Pharma shares shear Paulson's hedge funds deeply

Drugs aren’t helping John Paulson much these days. As shares of pharma companies shrink in response to a host of issues, his hedge fund continues to eat losses on companies like Valeant, which fell about 20% today on bad earnings. But the fund also has large positions in Shire, Mylan, Allergan and Teva, and their shares are down, down, down and down, respectively.  

Add it all up, or subtract it in this case, and it amounts to big losses, the Wall Street Journal reports. In fact, WSJ says that six of Paulson’s 10 biggest positions are in pharma stocks at a time when healthcare is off more than any other sector represented in the S&P 500, down 6.1% for the year after a big fall last Thursday. The result is that the firm now manages about $12 billion, off from $38 billion in 2011, the newspaper said.

Things aren’t much better in biotech, Adam Feuerstein’s The Street reports, with the Nasdaq Biotechnology Index falling nearly 3% as part of Thursday’s slide and nearly touching a low seen in June.

Paulson is hurting because the industry is hurting, with the pain looking to bleed into next year as a new administration takes over and the backlash against rising drug prices looks to have legs, regardless of which party is in control. Just today top members of the Senate Judiciary Committee from both parties called on the Federal Trade Commission to probe Mylan and its EpiPen for potential “anticompetitive practices.”

Mylan makes up the second biggest investment by Paulson’s funds, WSJ says. Its biggest position is in Dublin-based Shire, which at $864 million represents 9.1% of the portfolio as of June 30, WSJ reports, citing FactSet Research Systems. Shares of Shire ($SHPG) are off about 15% so far this year. Then there are stakes in Mylan ($MYLN), shares of which are down about 35%, Allergan ($AGN), off 40%, and Teva ($TEVA), also off about 40% this year.
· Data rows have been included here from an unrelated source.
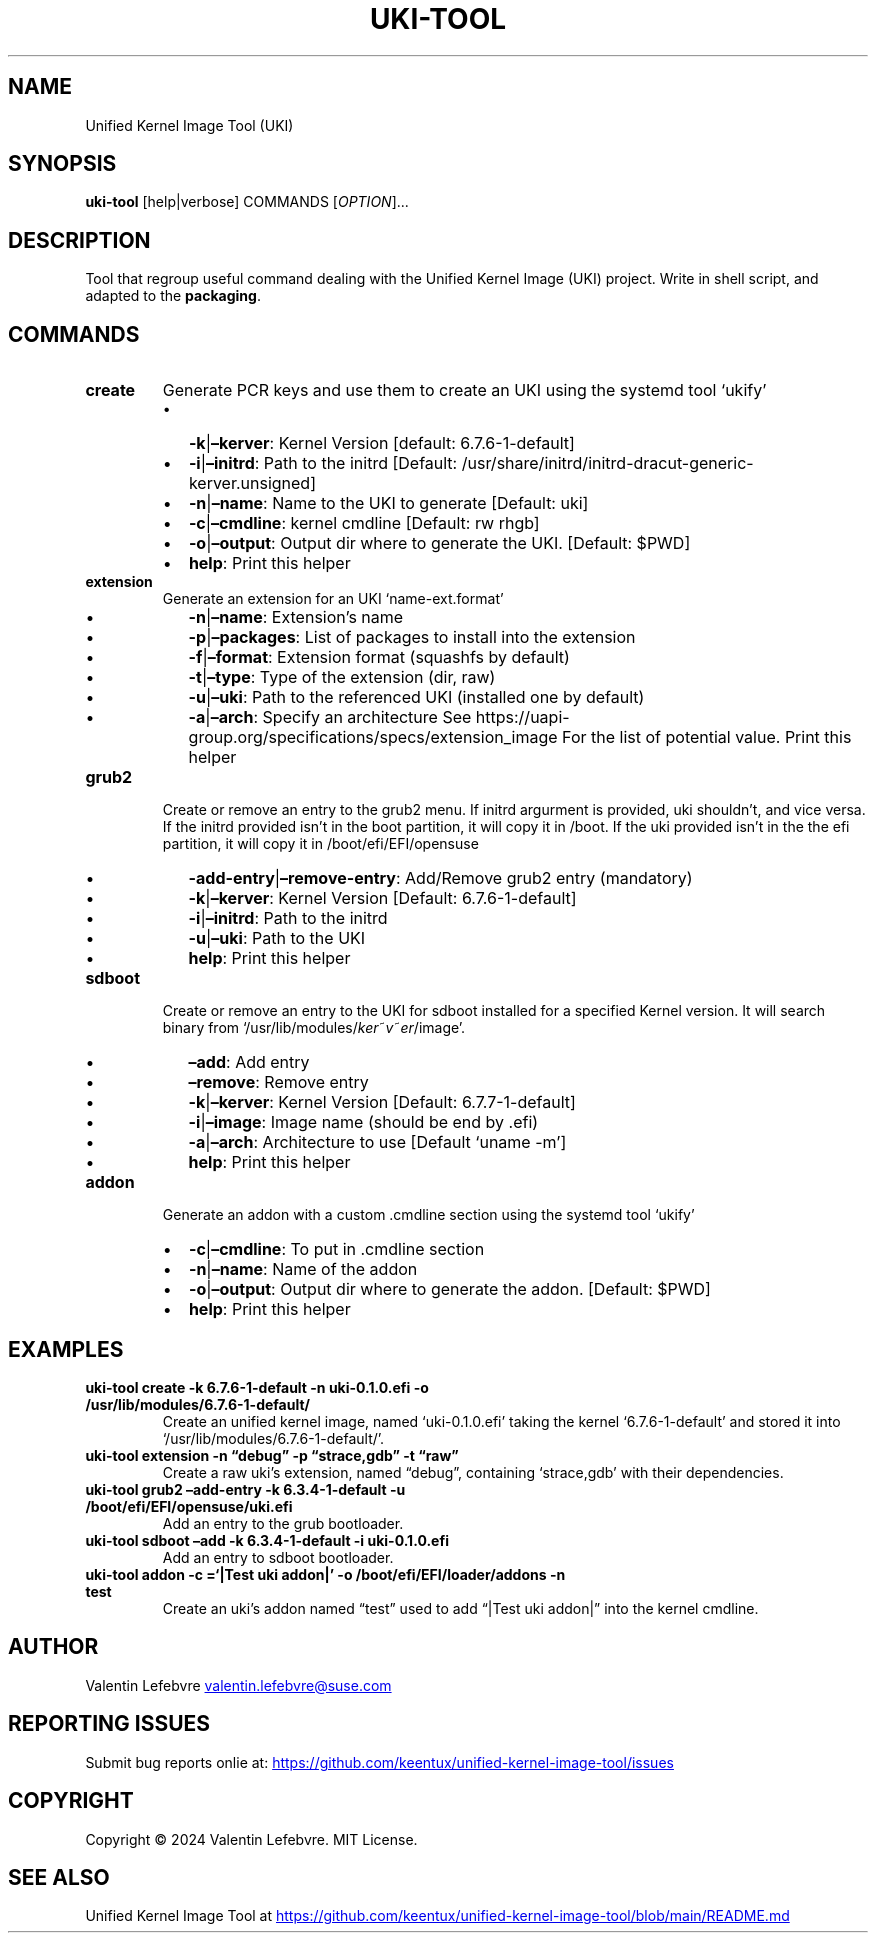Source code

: .\" Automatically generated by Pandoc 3.2
.\"
.TH "UKI-TOOL" "1" "May 27, 2024" "Version 1.2.0" "Manual of Unified Kernel Image Tool script"
.SH NAME
Unified Kernel Image Tool (UKI)
.SH SYNOPSIS
\f[B]uki-tool\f[R] [help|verbose] COMMANDS [\f[I]OPTION\f[R]]\&...
.SH DESCRIPTION
Tool that regroup useful command dealing with the Unified Kernel Image
(UKI) project.
Write in shell script, and adapted to the \f[B]packaging\f[R].
.SH COMMANDS
.TP
\f[B]create\f[R]
Generate PCR keys and use them to create an UKI using the systemd tool
`ukify'
.RS
.IP \[bu] 2
\f[B]\-k\f[R]|\f[B]\[en]kerver\f[R]: Kernel Version [default:
6.7.6\-1\-default]
.IP \[bu] 2
\f[B]\-i\f[R]|\f[B]\[en]initrd\f[R]: Path to the initrd [Default:
/usr/share/initrd/initrd\-dracut\-generic\-kerver.unsigned]
.IP \[bu] 2
\f[B]\-n\f[R]|\f[B]\[en]name\f[R]: Name to the UKI to generate [Default:
uki]
.IP \[bu] 2
\f[B]\-c\f[R]|\f[B]\[en]cmdline\f[R]: kernel cmdline [Default: rw rhgb]
.IP \[bu] 2
\f[B]\-o\f[R]|\f[B]\[en]output\f[R]: Output dir where to generate the
UKI.
[Default: $PWD]
.IP \[bu] 2
\f[B]help\f[R]: Print this helper
.RE
.TP
\f[B]extension\f[R]
Generate an extension for an UKI `name\-ext.format'
.RS
.IP \[bu] 2
\f[B]\-n\f[R]|\f[B]\[en]name\f[R]: Extension\[cq]s name
.IP \[bu] 2
\f[B]\-p\f[R]|\f[B]\[en]packages\f[R]: List of packages to install into
the extension
.IP \[bu] 2
\f[B]\-f\f[R]|\f[B]\[en]format\f[R]: Extension format (squashfs by
default)
.IP \[bu] 2
\f[B]\-t\f[R]|\f[B]\[en]type\f[R]: Type of the extension (dir, raw)
.IP \[bu] 2
\f[B]\-u\f[R]|\f[B]\[en]uki\f[R]: Path to the referenced UKI (installed
one by default)
.IP \[bu] 2
\f[B]\-a\f[R]|\f[B]\[en]arch\f[R]: Specify an architecture See
https://uapi\-group.org/specifications/specs/extension_image For the
list of potential value.
Print this helper
.RE
.TP
\f[B]grub2\f[R]
Create or remove an entry to the grub2 menu.
If initrd argurment is provided, uki shouldn\[cq]t, and vice versa.
If the initrd provided isn\[cq]t in the boot partition, it will copy it
in /boot.
If the uki provided isn\[cq]t in the the efi partition, it will copy it
in /boot/efi/EFI/opensuse
.RS
.IP \[bu] 2
\f[B]\-add\-entry\f[R]|\f[B]\[en]remove\-entry\f[R]: Add/Remove grub2
entry (mandatory)
.IP \[bu] 2
\f[B]\-k\f[R]|\f[B]\[en]kerver\f[R]: Kernel Version [Default:
6.7.6\-1\-default]
.IP \[bu] 2
\f[B]\-i\f[R]|\f[B]\[en]initrd\f[R]: Path to the initrd
.IP \[bu] 2
\f[B]\-u\f[R]|\f[B]\[en]uki\f[R]: Path to the UKI
.IP \[bu] 2
\f[B]help\f[R]: Print this helper
.RE
.TP
\f[B]sdboot\f[R]
Create or remove an entry to the UKI for sdboot installed for a
specified Kernel version.
It will search binary from
`/usr/lib/modules/\f[I]k\f[R]\f[I]e\f[R]\f[I]r\f[R]~\f[I]v\f[R]~\f[I]e\f[R]\f[I]r\f[R]/image'.
.RS
.IP \[bu] 2
\f[B]\[en]add\f[R]: Add entry
.IP \[bu] 2
\f[B]\[en]remove\f[R]: Remove entry
.IP \[bu] 2
\f[B]\-k\f[R]|\f[B]\[en]kerver\f[R]: Kernel Version [Default:
6.7.7\-1\-default]
.IP \[bu] 2
\f[B]\-i\f[R]|\f[B]\[en]image\f[R]: Image name (should be end by .efi)
.IP \[bu] 2
\f[B]\-a\f[R]|\f[B]\[en]arch\f[R]: Architecture to use [Default `uname
\-m']
.IP \[bu] 2
\f[B]help\f[R]: Print this helper
.RE
.TP
\f[B]addon\f[R]
Generate an addon with a custom .cmdline section using the systemd tool
`ukify'
.RS
.IP \[bu] 2
\f[B]\-c\f[R]|\f[B]\[en]cmdline\f[R]: To put in .cmdline section
.IP \[bu] 2
\f[B]\-n\f[R]|\f[B]\[en]name\f[R]: Name of the addon
.IP \[bu] 2
\f[B]\-o\f[R]|\f[B]\[en]output\f[R]: Output dir where to generate the
addon.
[Default: $PWD]
.IP \[bu] 2
\f[B]help\f[R]: Print this helper
.RE
.SH EXAMPLES
.TP
\f[B]uki-tool create \-k 6.7.6\-1\-default \-n uki\-0.1.0.efi \-o /usr/lib/modules/6.7.6\-1\-default/\f[R]
Create an unified kernel image, named `uki\-0.1.0.efi' taking the kernel
`6.7.6\-1\-default' and stored it into
`/usr/lib/modules/6.7.6\-1\-default/'.
.TP
\f[B]uki-tool extension \-n \[lq]debug\[rq] \-p \[lq]strace,gdb\[rq] \-t \[lq]raw\[rq]\f[R]
Create a raw uki\[cq]s extension, named \[lq]debug\[rq], containing
`strace,gdb' with their dependencies.
.TP
\f[B]uki-tool grub2 \[en]add\-entry \-k 6.3.4\-1\-default \-u /boot/efi/EFI/opensuse/uki.efi\f[R]
Add an entry to the grub bootloader.
.TP
\f[B]uki-tool sdboot \[en]add \-k 6.3.4\-1\-default \-i uki\-0.1.0.efi\f[R]
Add an entry to sdboot bootloader.
.TP
\f[B]uki-tool addon \-c =`|Test uki addon|' \-o /boot/efi/EFI/loader/addons \-n test\f[R]
Create an uki\[cq]s addon named \[lq]test\[rq] used to add \[lq]|Test
uki addon|\[rq] into the kernel cmdline.
.SH AUTHOR
Valentin Lefebvre \c
.MT valentin.lefebvre@suse.com
.ME \c
.SH REPORTING ISSUES
Submit bug reports onlie at: \c
.UR https://github.com/keentux/unified-kernel-image-tool/issues
.UE \c
.SH COPYRIGHT
Copyright © 2024 Valentin Lefebvre.
MIT License.
.SH SEE ALSO
Unified Kernel Image Tool at \c
.UR https://github.com/keentux/unified-kernel-image-tool/blob/main/README.md
.UE \c
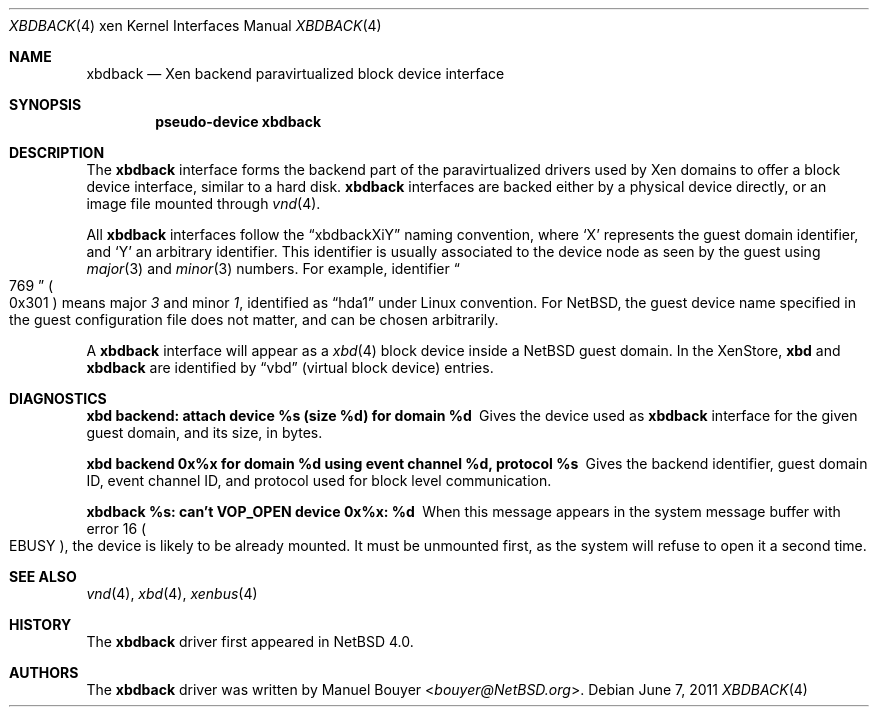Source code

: .\"	xbdback.4,v 1.4 2013/07/20 21:39:58 wiz Exp
.\"
.\" Copyright (c) 2011 The NetBSD Foundation, Inc.
.\" All rights reserved.
.\"
.\" This code is derived from software contributed to The NetBSD Foundation
.\" by Jean-Yves Migeon <jym@NetBSD.org>.
.\"
.\" Redistribution and use in source and binary forms, with or without
.\" modification, are permitted provided that the following conditions
.\" are met:
.\" 1. Redistributions of source code must retain the above copyright
.\"    notice, this list of conditions and the following disclaimer.
.\" 2. Redistributions in binary form must reproduce the above copyright
.\"    notice, this list of conditions and the following disclaimer in the
.\"    documentation and/or other materials provided with the distribution.
.\"
.\" THIS SOFTWARE IS PROVIDED BY THE NETBSD FOUNDATION, INC. AND CONTRIBUTORS
.\" ``AS IS'' AND ANY EXPRESS OR IMPLIED WARRANTIES, INCLUDING, BUT NOT LIMITED
.\" TO, THE IMPLIED WARRANTIES OF MERCHANTABILITY AND FITNESS FOR A PARTICULAR
.\" PURPOSE ARE DISCLAIMED.  IN NO EVENT SHALL THE FOUNDATION OR CONTRIBUTORS
.\" BE LIABLE FOR ANY DIRECT, INDIRECT, INCIDENTAL, SPECIAL, EXEMPLARY, OR
.\" CONSEQUENTIAL DAMAGES (INCLUDING, BUT NOT LIMITED TO, PROCUREMENT OF
.\" SUBSTITUTE GOODS OR SERVICES; LOSS OF USE, DATA, OR PROFITS; OR BUSINESS
.\" INTERRUPTION) HOWEVER CAUSED AND ON ANY THEORY OF LIABILITY, WHETHER IN
.\" CONTRACT, STRICT LIABILITY, OR TORT (INCLUDING NEGLIGENCE OR OTHERWISE)
.\" ARISING IN ANY WAY OUT OF THE USE OF THIS SOFTWARE, EVEN IF ADVISED OF THE
.\" POSSIBILITY OF SUCH DAMAGE.
.\"
.Dd June 7, 2011
.Dt XBDBACK 4 xen
.Os
.Sh NAME
.Nm xbdback
.Nd Xen backend paravirtualized block device interface
.Sh SYNOPSIS
.Cd "pseudo-device xbdback"
.Sh DESCRIPTION
The
.Nm
interface forms the backend part of the paravirtualized drivers
used by
.Tn Xen
domains to offer a block device interface, similar to a hard disk.
.Nm
interfaces are backed either by a physical device directly,
or an image file mounted through
.Xr vnd 4 .
.Pp
All
.Nm
interfaces follow the
.Dq xbdbackXiY
naming convention, where
.Sq X
represents the guest domain identifier, and
.Sq Y
an arbitrary identifier.
This identifier is usually associated to the device node as seen
by the guest using
.Xr major 3
and
.Xr minor 3
numbers.
For example, identifier
.Do 769 Dc Po 0x301 Pc
means major
.Em 3
and minor
.Em 1 ,
identified as
.Dq hda1
under Linux convention.
For
.Nx ,
the guest device name specified in the guest configuration file
does not matter, and can be chosen arbitrarily.
.Pp
A
.Nm
interface will appear as a
.Xr xbd 4
block device inside a
.Nx
guest domain.
In the XenStore,
.Nm xbd
and
.Nm xbdback
are identified by
.Dq vbd
(virtual block device)
entries.
.Sh DIAGNOSTICS
.Bl -diag
.It "xbd backend: attach device %s (size %d) for domain %d"
Gives the device used as
.Nm
interface for the given guest domain, and its size, in bytes.
.It "xbd backend 0x%x for domain %d using event channel %d, protocol %s"
Gives the backend identifier, guest domain ID, event channel ID, and
protocol used for block level communication.
.It "xbdback %s: can't VOP_OPEN device 0x%x: %d"
When this message appears in the system message buffer with error 16
.Po Er EBUSY Pc ,
the device is likely to be already mounted.
It must be unmounted first, as the system will refuse to open
it a second time.
.El
.Sh SEE ALSO
.Xr vnd 4 ,
.Xr xbd 4 ,
.Xr xenbus 4
.Sh HISTORY
The
.Nm
driver first appeared in
.Nx 4.0 .
.Sh AUTHORS
.An -nosplit
The
.Nm
driver was written by
.An Manuel Bouyer Aq Mt bouyer@NetBSD.org .
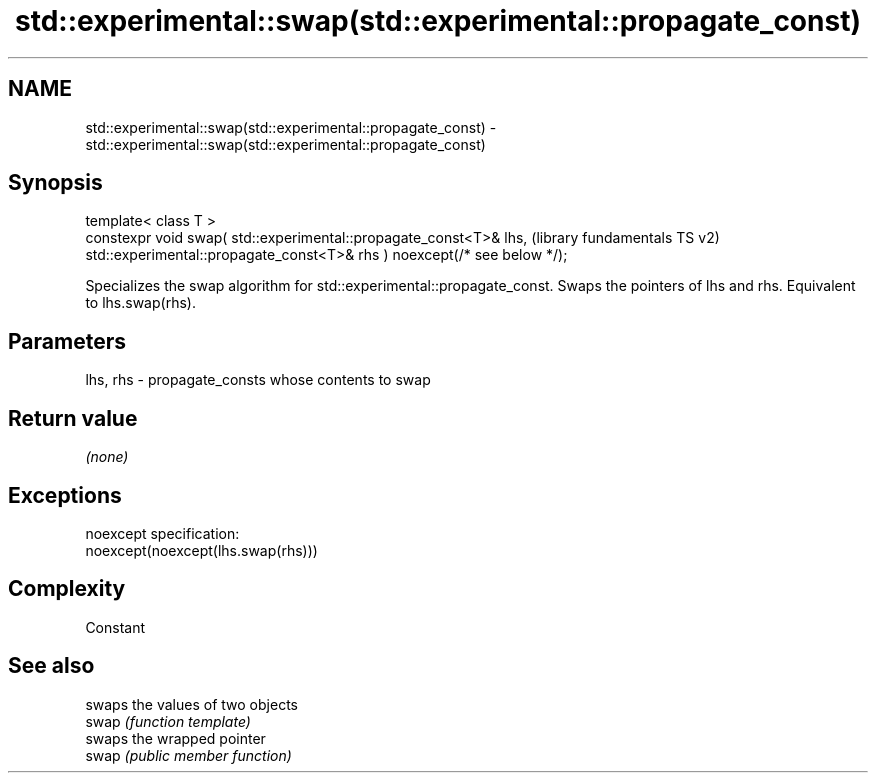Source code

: .TH std::experimental::swap(std::experimental::propagate_const) 3 "2020.03.24" "http://cppreference.com" "C++ Standard Libary"
.SH NAME
std::experimental::swap(std::experimental::propagate_const) \- std::experimental::swap(std::experimental::propagate_const)

.SH Synopsis

  template< class T >
  constexpr void swap( std::experimental::propagate_const<T>& lhs,         (library fundamentals TS v2)
  std::experimental::propagate_const<T>& rhs ) noexcept(/* see below */);

  Specializes the swap algorithm for std::experimental::propagate_const. Swaps the pointers of lhs and rhs. Equivalent to lhs.swap(rhs).

.SH Parameters


  lhs, rhs - propagate_consts whose contents to swap


.SH Return value

  \fI(none)\fP

.SH Exceptions

  noexcept specification:
  noexcept(noexcept(lhs.swap(rhs)))

.SH Complexity

  Constant

.SH See also


       swaps the values of two objects
  swap \fI(function template)\fP
       swaps the wrapped pointer
  swap \fI(public member function)\fP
As for Valeant, Paulson’s funds held about 5.5% of Valeant’s shares outstanding at the end of June, after adding 5.8 million shares this year to reach a total of 19 million. At one time last year that was a great play, with Valeant’s shares up over $262. But that was then. Since, a string of investigations and executive exits has crushed its share price. It dropped about 20% today to about $15.50 after reporting a loss and slashing guidance.

Paulson is not the only big-name investor eating significant losses on Valeant, of course. Bill Ackman’s Pershing Square Capital Management is still Valeant’s largest shareholder. While Paulson didn’t comment to the WSJ, Ackman has given his investors a big mea culpa for its investments in Valeant. The activist investor confessed to CNBC’s “Squawk Box” in August that he had gone off the reservation with Valeant, which he said had turned into “one very big mistake.”